## Try it
Search the listing for "back" and copy every line where it appears.

|---|

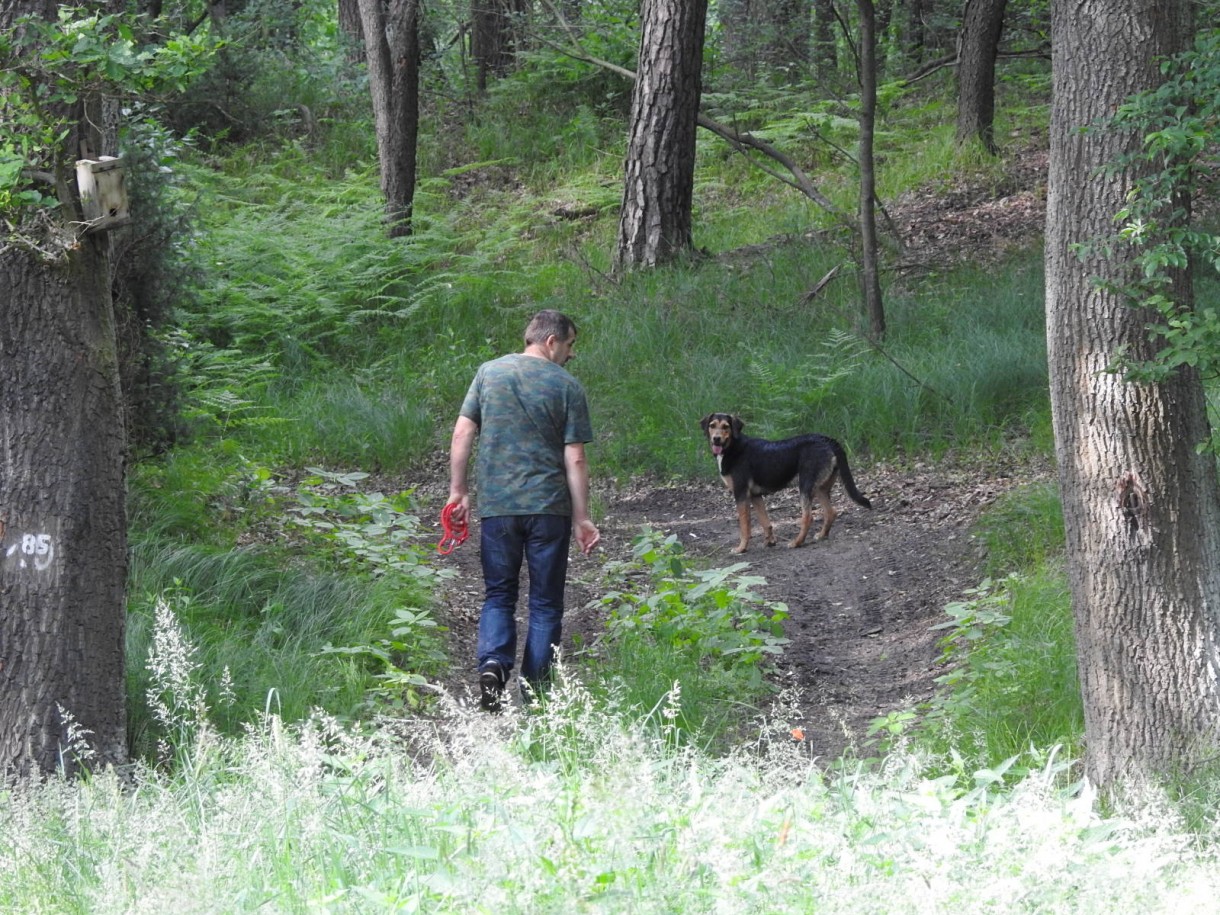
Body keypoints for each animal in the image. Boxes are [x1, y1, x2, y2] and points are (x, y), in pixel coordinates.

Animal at [702, 414, 873, 556]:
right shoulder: (755, 496)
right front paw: (770, 542)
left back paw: (797, 543)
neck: (733, 446)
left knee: (808, 517)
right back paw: (821, 535)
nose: (716, 439)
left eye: (726, 426)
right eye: (712, 425)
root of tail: (827, 440)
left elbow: (745, 527)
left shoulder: (741, 494)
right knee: (831, 512)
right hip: (819, 488)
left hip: (805, 486)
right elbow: (765, 522)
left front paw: (741, 548)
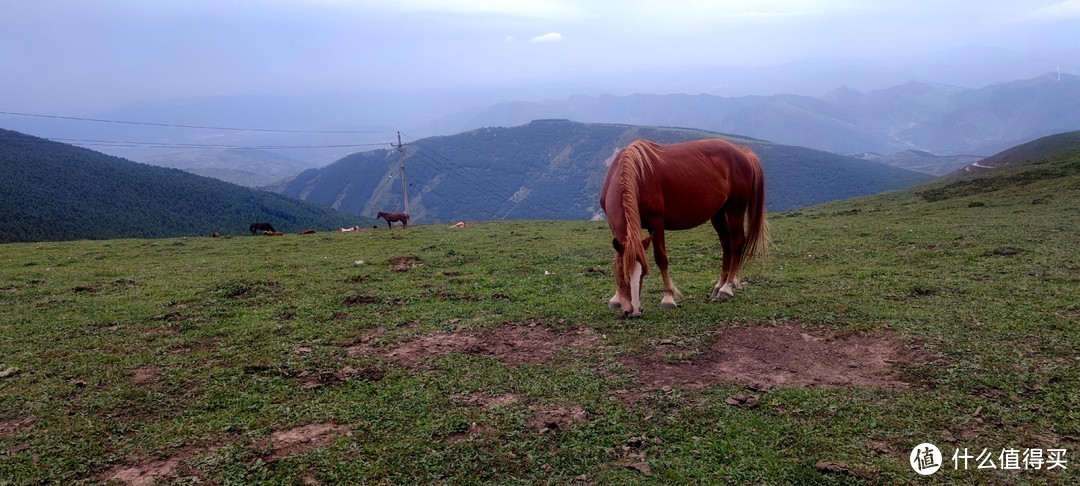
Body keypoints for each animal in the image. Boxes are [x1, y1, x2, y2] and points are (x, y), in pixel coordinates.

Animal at [600, 137, 768, 319]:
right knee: (727, 244)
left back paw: (727, 288)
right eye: (621, 274)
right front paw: (616, 298)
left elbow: (661, 258)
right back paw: (719, 284)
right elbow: (617, 257)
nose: (635, 311)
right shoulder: (614, 227)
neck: (638, 176)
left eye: (643, 273)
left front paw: (668, 298)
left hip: (735, 208)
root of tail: (742, 152)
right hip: (718, 213)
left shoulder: (656, 223)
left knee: (737, 243)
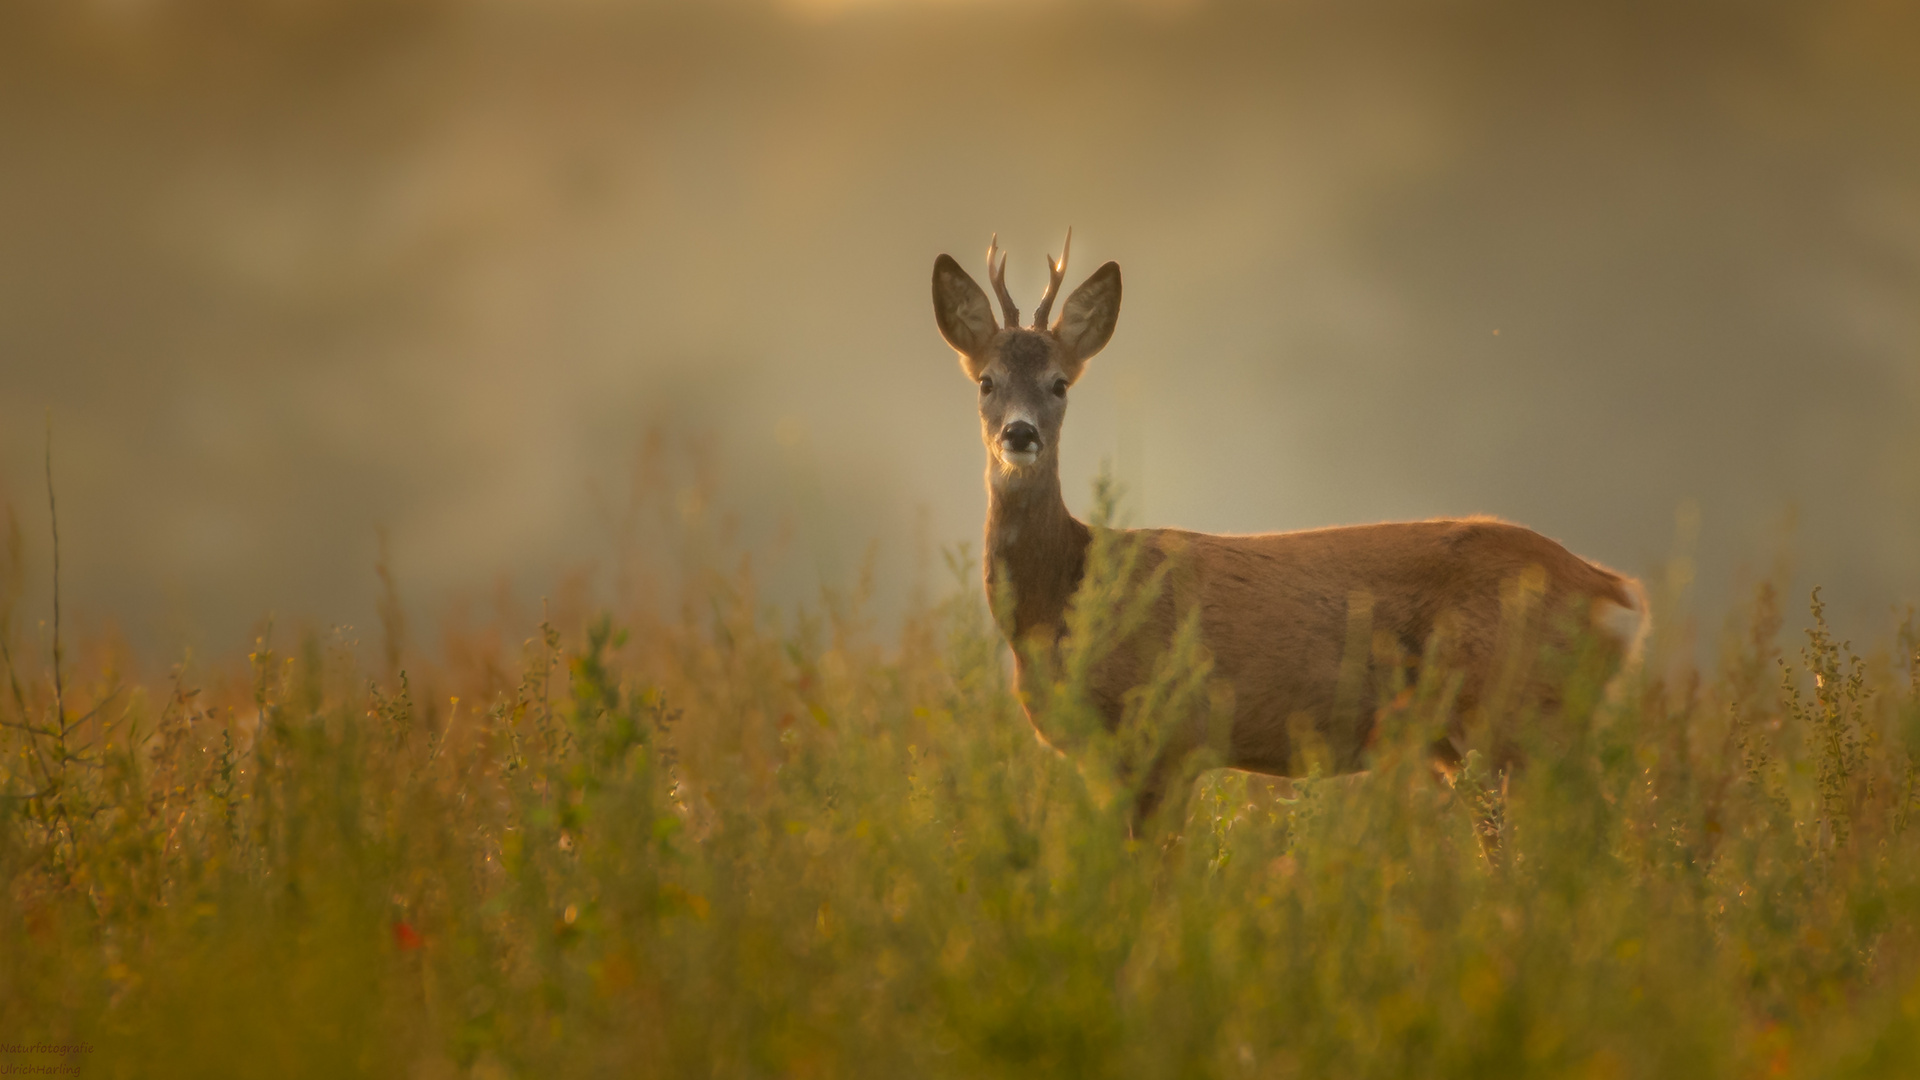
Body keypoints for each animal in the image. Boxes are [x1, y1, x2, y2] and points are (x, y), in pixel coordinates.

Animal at [929, 228, 1651, 834]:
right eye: (987, 381)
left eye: (1060, 384)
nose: (1020, 434)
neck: (1066, 598)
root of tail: (1612, 592)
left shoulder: (1168, 736)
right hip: (1475, 739)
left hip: (1516, 712)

|---|

## Written solution
left back paw: (797, 543)
right back paw: (821, 535)
left back paw: (727, 288)
right back paw: (719, 284)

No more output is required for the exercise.